---------- Material provided ----------

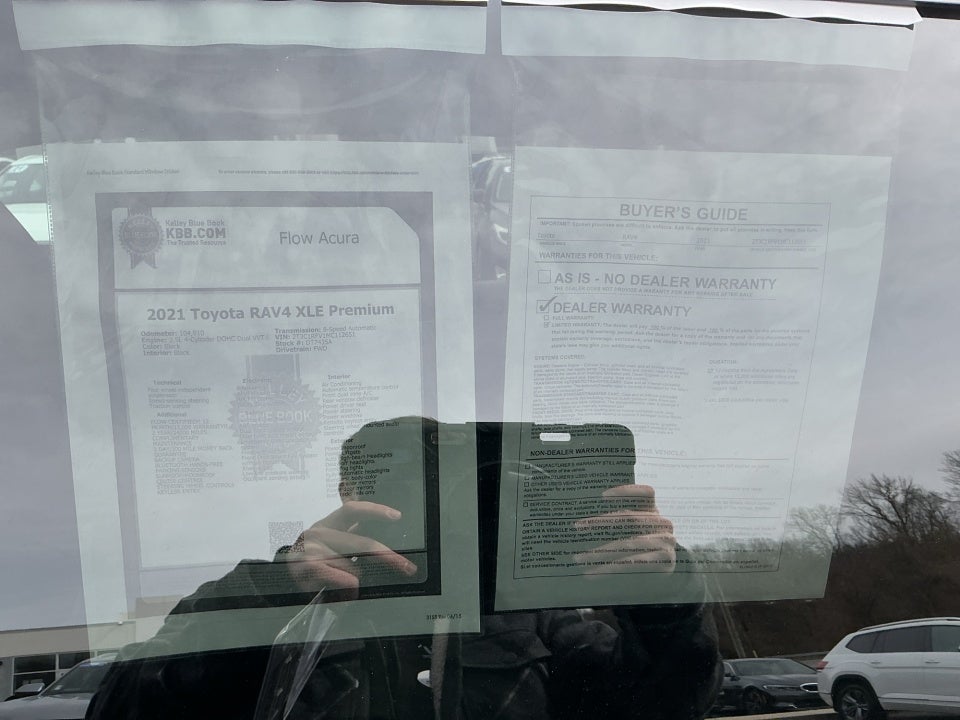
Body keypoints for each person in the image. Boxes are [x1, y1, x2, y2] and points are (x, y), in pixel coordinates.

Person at [85, 418, 722, 720]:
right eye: (411, 481)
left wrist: (666, 601)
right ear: (345, 489)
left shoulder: (525, 609)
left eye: (445, 483)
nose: (435, 503)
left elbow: (663, 706)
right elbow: (121, 711)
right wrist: (273, 592)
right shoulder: (276, 592)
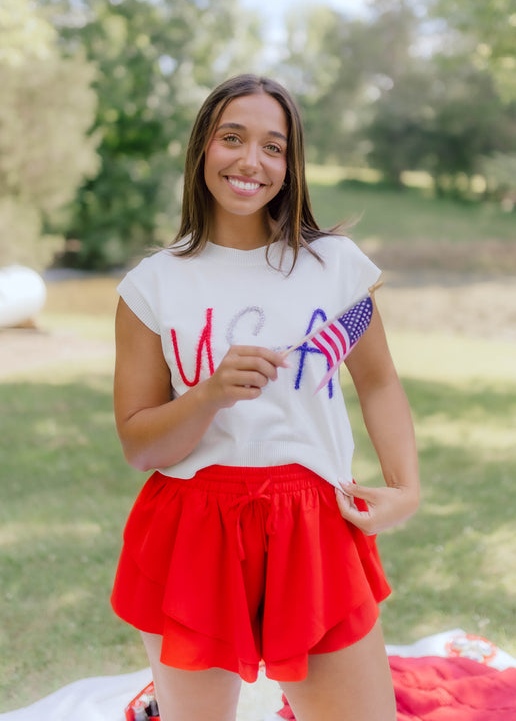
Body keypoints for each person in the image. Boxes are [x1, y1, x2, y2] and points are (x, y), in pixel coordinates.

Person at [111, 73, 419, 721]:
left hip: (313, 524)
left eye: (273, 146)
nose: (251, 160)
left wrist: (404, 486)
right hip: (191, 529)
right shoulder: (152, 284)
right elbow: (140, 445)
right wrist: (208, 395)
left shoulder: (332, 265)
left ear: (291, 163)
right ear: (202, 149)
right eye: (232, 138)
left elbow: (379, 381)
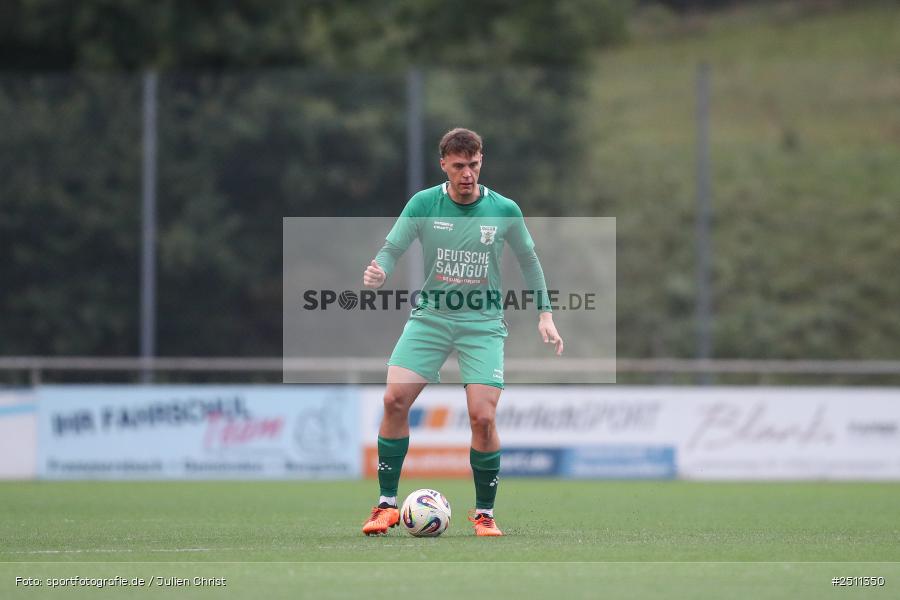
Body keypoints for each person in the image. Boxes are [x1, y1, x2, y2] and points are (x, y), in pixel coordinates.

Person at [361, 128, 563, 537]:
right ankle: (385, 506)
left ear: (481, 161)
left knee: (482, 418)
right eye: (458, 166)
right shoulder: (424, 203)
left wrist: (545, 314)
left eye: (473, 164)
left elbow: (529, 261)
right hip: (431, 319)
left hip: (482, 326)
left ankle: (484, 514)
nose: (467, 173)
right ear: (444, 166)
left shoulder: (504, 210)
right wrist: (380, 267)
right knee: (394, 399)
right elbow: (393, 246)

----------

Exercise brief: Output the lines of the data exactly, starting at the first and ending with the line that has "right wrist: (273, 592)". Pictures are not part of it.

Written solution:
Body keypoints for each person in the image. Boxes are [x1, y1, x2, y2] and points are (x, y), in pixel coordinates.

Person at [85, 418, 722, 720]:
right eye: (411, 481)
left wrist: (666, 601)
right ear: (345, 489)
left shoulder: (525, 609)
left eye: (445, 483)
nose: (435, 503)
left elbow: (663, 706)
right elbow: (121, 711)
right wrist: (273, 592)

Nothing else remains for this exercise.